A. Digital watermarks can be applied to sensitive data
B. DLP systems require classification in order to protect data
C. Data at rest is easier to protect than data in transit
D. Resources and controls can be appropriately allocated
正解:B
質問 3:
Which of the following attacks would use ".." notation as part of a web request to access restricted files and directories, and possibly execute code on the web server?
A. IDS evasion
B. SQL injection
C. Cross site scripting
D. HTTP header attack
E. URL directory
正解:E
質問 4:
The security team wants to detect connections that can compromise credentials by sending them in plaintext across the wire. Which of the following rules should they enable on their IDS sensor?
A. alert udp any any <> any 5060 (msg:VOIP message; classtype:misc-attack;sid:113; rev:2;)
B. alert tcp any any <> any 6000: (msg:X-Windows session; flow:from_server,established;nocase;classtype:misc-attack;sid:101;rev:1;)
C. alert tcp any 23 <> any 23 (msg:Telnet shell; class type:misc-attack;sid:100; rev:1;)
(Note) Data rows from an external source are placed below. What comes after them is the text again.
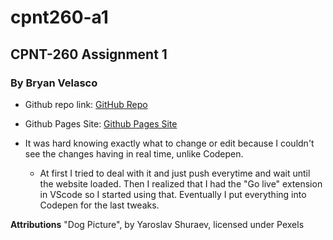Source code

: # cpnt260-a1
## CPNT-260 Assignment 1
### By Bryan Velasco

- Github repo link: [GitHub Repo](https://github.com/cosmob3/cpnt260-a1)
- Github Pages Site: [Github Pages Site](https://cosmob3.github.io/cpnt260-a1/)

- It was hard knowing exactly what to change or edit because I couldn't see the changes having in real time, unlike Codepen. 
  - At first I tried to deal with it and just push everytime and wait until the website loaded. Then I realized that I had the "Go live" extension in VScode so I started using that. Eventually I put everything into Codepen for the last tweaks.

**Attributions**
"Dog Picture", by Yaroslav Shuraev, licensed under Pexels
D. alert tcp any 22 <> any 22 (msg:SSH connection; class type:misc-attack;sid: 122:rev:1;)
正解:C
質問 5:
In order to determine if network traffic adheres to expected usage and complies with technical standards, an organization would use a device that provides which functionality?
A. CRC checking
B. Stateful packet filtering
C. Protocol anomaly detection
D. Signature matching
E. Forward error correction
正解:C
解説: (Pass4Test メンバーにのみ表示されます)
質問 6:
What piece of information would be recorded by the first responder as part of the initial System Description?
A. System serial number
B. Hash of each hard drive
C. List of system directories
D. Copies of log files
正解:A
質問 7:
To detect worms and viruses buried deep within a network packet payload, Gigabytes worth of traffic content entering and exiting a network must be checked with which of the following technologies?
A. Irregular expression matching
B. Object matching
C. Packet matching
D. Signature matching
E. Proxy matching
正解:C
質問 8:
What should happen before acquiring a bit-for-bit copy of suspect media during incident response?
A. Encrypt the original media to protect the data
B. Decrypt the original media
C. Create a one-way hash of the original media
D. Decompress files on the original media
正解:C
質問 9:
Which control would BEST help detect a potential insider threat?
A. Requiring more than one employee to be trained on each task or job duty.
B. Providing the same access to all employees and monitoring sensitive file access.
C. Multiple scheduled log reviews of all employee access levels throughout the year
D. Mandatory approval process for executive and administrative access requests.
正解:D
Hyuuga -
最重要用語や問題傾向を掲載しているから気に入ってます。とても読みやすくて5日で読み終わることができました。